> **Work to be completed**
Repeat everything from the line containing "Which category accounts for the majority?" down to the line containing "Spinnovation", exactly as they appear, including both of those lines.

> **Entries supplied**

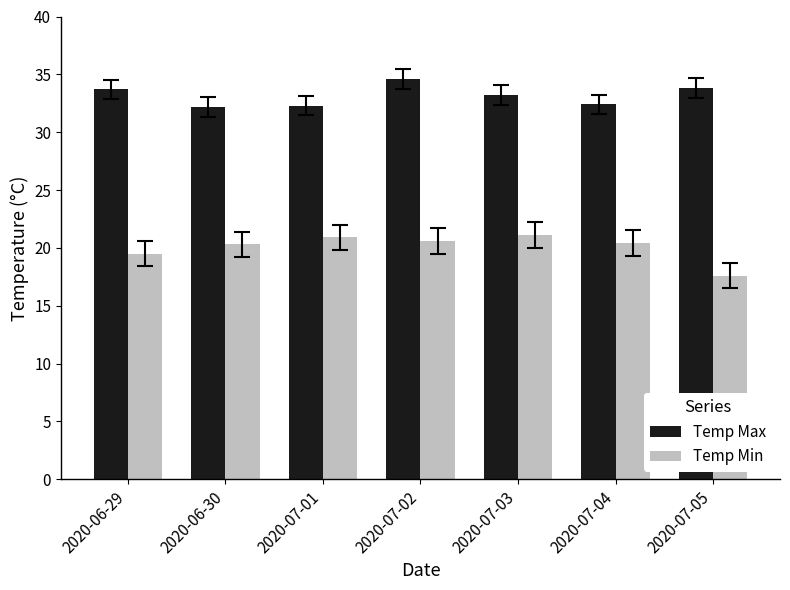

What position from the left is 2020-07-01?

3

==

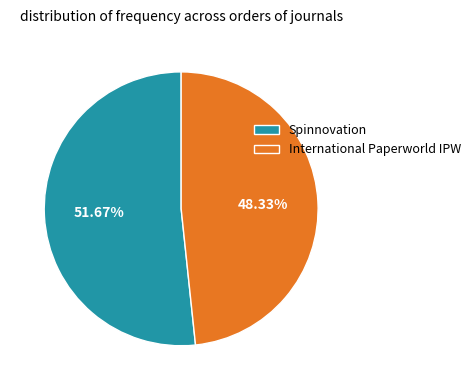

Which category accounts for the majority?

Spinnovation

---

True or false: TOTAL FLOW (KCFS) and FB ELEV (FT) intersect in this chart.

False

> **Task response**
Which category accounts for the majority?

Spinnovation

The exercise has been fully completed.